STUDIO CITY, CA — NSync’s Lance Bass became the Jan of the “Brady Bunch” this week when he competed with a “Hollywood studio” to buy the iconic house used in the 60s sitcom only to come up short.

On Friday, Bass tweeted that his offer for the home used for the exterior of the “Brady Bunch” had been accepted, but hours later he wrote that he had been edged out by a Hollywood studio.

He said that after an evening of celebrating what he thought was a deal, the seller’s realtor informed him that that he didn’t really have a deal.

“We were prepared to go even higher but was totally discouraged by the sellers agent. How is this fair or legal? How can I compete with a billion dollar corporate entity?” he wrote. “I truly believe I was used to drive up the price of the home knowing very well that this corporation intended on making their offer and it’s not a good feeling.”

According to the Los Angeles Times, the sellers never accepted an offer from Bass. Realtor Ernie Carswell told the newspaper eight buyers bid on the home, and a sale is expected to close in 10 days. Carswell would not tell the paper who the buyers are or whether they plan to preserve the iconic house.

“It got down to a horse race, and from those three [offers] an ultimate prevailing bid was selected by the trustee and a backup,” he told the paper.
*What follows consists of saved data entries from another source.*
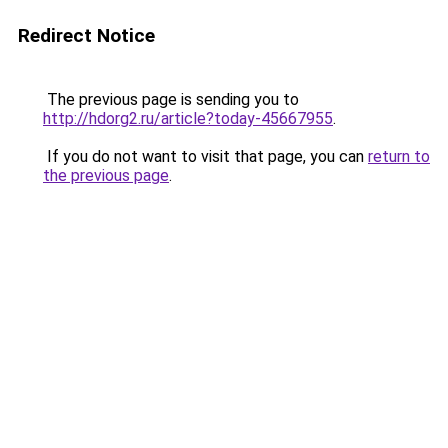
Redirect Notice
The previous page is sending you to
http://hdorg2.ru/article?today-45667955
.
If you do not want to visit that page, you can
return to
the previous page
.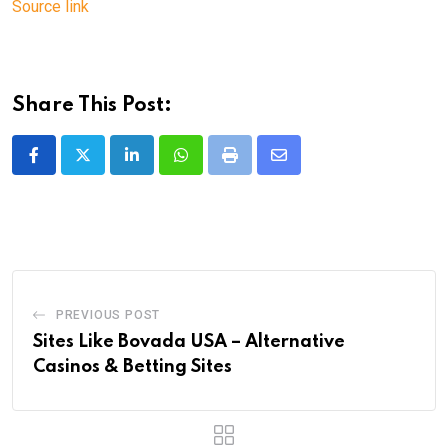
Source link
Share This Post:
LinkedIn
Whatsapp
Print
Share
via
Email
PREVIOUS POST
Sites Like Bovada USA – Alternative
Casinos & Betting Sites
Last month the home hit the market for the first time in 50 years. The split-level ranch house that served as the backdrop for the adventures of Greg, Marcia, Peter, Jan, Cindy, Bobby, Mike, Carol, and cousin Oliver listed at $1,885,000. The two-bedroom home is billed as America’s second most photographed home behind the White House.
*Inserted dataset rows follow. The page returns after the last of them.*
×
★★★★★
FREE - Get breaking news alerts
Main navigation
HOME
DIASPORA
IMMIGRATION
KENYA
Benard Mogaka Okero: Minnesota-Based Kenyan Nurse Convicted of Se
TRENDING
Situated in Studio City’s Colfax Meadows, the home boasts a gated motor court and two master suites. According to records, Violet and George McCallister bought the house for $61,000 in 1973 when the “Brady Bunch” was still airing. While the interior never served as a set for the show, the home is like a time capsule, with decor unchanged since the early 70s. It has a wet bar, a tall stone fireplace and a master bedroom with wall-to-wall hot pink Toile de Jouy wallpaper and matching bedspread.

The dated home is in a neighborhood notorious for tear-downs and rebuilds, but the owners hoped to be able to attract a buyer interested in preserving the piece of architectural Americana.

“We’re not going to accept the first big offer from a developer who wants to tear it down,” Carswell told the Los Angeles Times last month.

Bass had told fans he intended to preserve the home, even remodeling the interior to match the “Brady Bunch” set. There is no word yet on what the mystery buyer intends to do with the house.